I don't think the doctor was trying to be humorous, given the delicate nature of the procedure he had just performed. But the press assigned to the story must have thought they had wandered into a Gallagher press conference instead of a medical debriefing, given the less-than-scientific description of Dierker's malformed blood vessels.
* LIKE PULLING A TOOTH: According to a story in this week's Sun, UNLV president Dr. Carol Harter is considering using $280,000 in revenue left over from former Rebel basketball coach Rollie Massimino's contract buyout to help fund a new dental school at the university.
As a colleague put it, that's only fitting, given Massimino's tenure here was more painful than an impacted wisdom tooth.
* LIKE GETTING HIT IN THE HEAD: Most American boys remember their first trip to a major league ballpark with crystal clarity. But the details of Phillip Johnson's initial visit to Bank One Ballpark in Phoenix probably will be a little fuzzy. Hopefully, not permanently fuzzy.
The 6-year-old was struck right between the eyes by a foul line drive off the bat of the Marlins' Kevin Orie Monday. He was taken to the hospital with a fractured skull and may have to have a protective metal plate installed in his head.
The boy's spirits were boosted Tuesday when Buck Showalter and Randy Johnson, the Diamondbacks' manager and biggest star, respectively, paid him an unannounced visit.
Showalter asked Johnson, who was pitching when the boy was felled, if he wanted to go to the hospital to see how the tyke was doing.
"He said 'Let's go. Where's the car?' " Showalter told the Associated Press.
It's good to know that for every Albert Belle, there's at least one Randy Johnson.
* AROUND THE HORN: Chris McSorley, coach of the roller hockey Las Vegas Coyotes, who open their home schedule at the Santa Fe tonight, told the Sun's Steve Carp the Coyotes might be "the greatest roller hockey team ever assembled." To me, that's sort of like saying you grew the world's biggest ear of corn. ... That said, I didn't have a problem with roller hockey ... until I read that former Thunder hatchet man Rhett Trombley might wind up playing for the Coyotes.
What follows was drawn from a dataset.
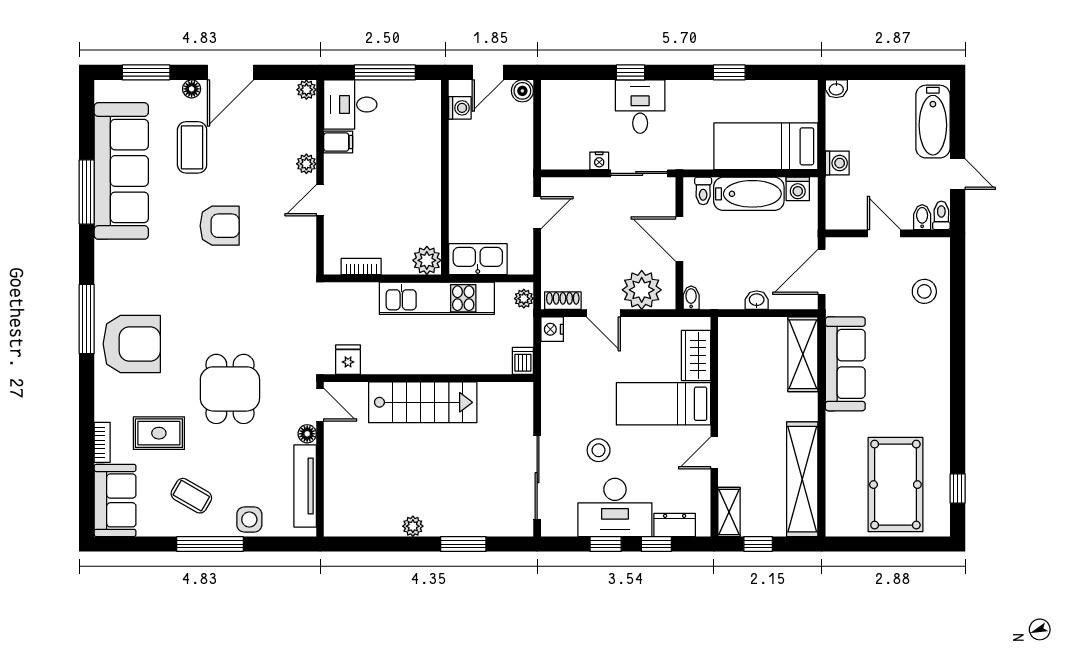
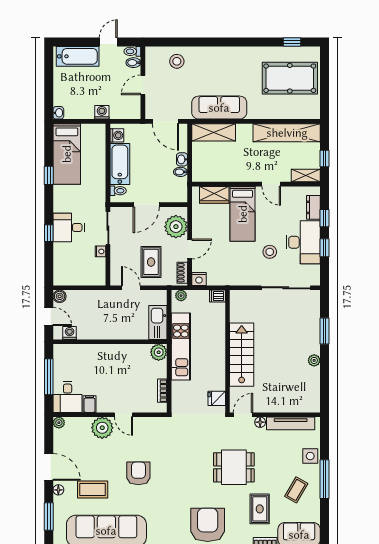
bed: (766, 146) -> (67, 154), moved
plant: (306, 164) -> (102, 428), width x1.88, depth x1.88
rug: (581, 247) -> (151, 262), added
bidet: (691, 298) -> (180, 172), moved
But according to McSorley, Trombley is greatly reformed after spending a stint under the watchful eye of classy Butch Goring, his parole officer/head coach at Utah of the IHL this past season. Besides, there's no fighting in roller hockey. ... While watching the 1965 World Series on ESPN Classic the other night, I noticed Twins pitcher Al Worthington had the peculiar habit of slipping his hand ou t of his glove between every pitch, letting the glove dangle from his wrist by the strap. Like a complete game, that's something you don't see anymore.
* PARTING SHOT: The late Alan Kulwicki, on racing Winston Cup stock cars on Saturday night as opposed to Sunday afternoon: "It's basically the same, just darker."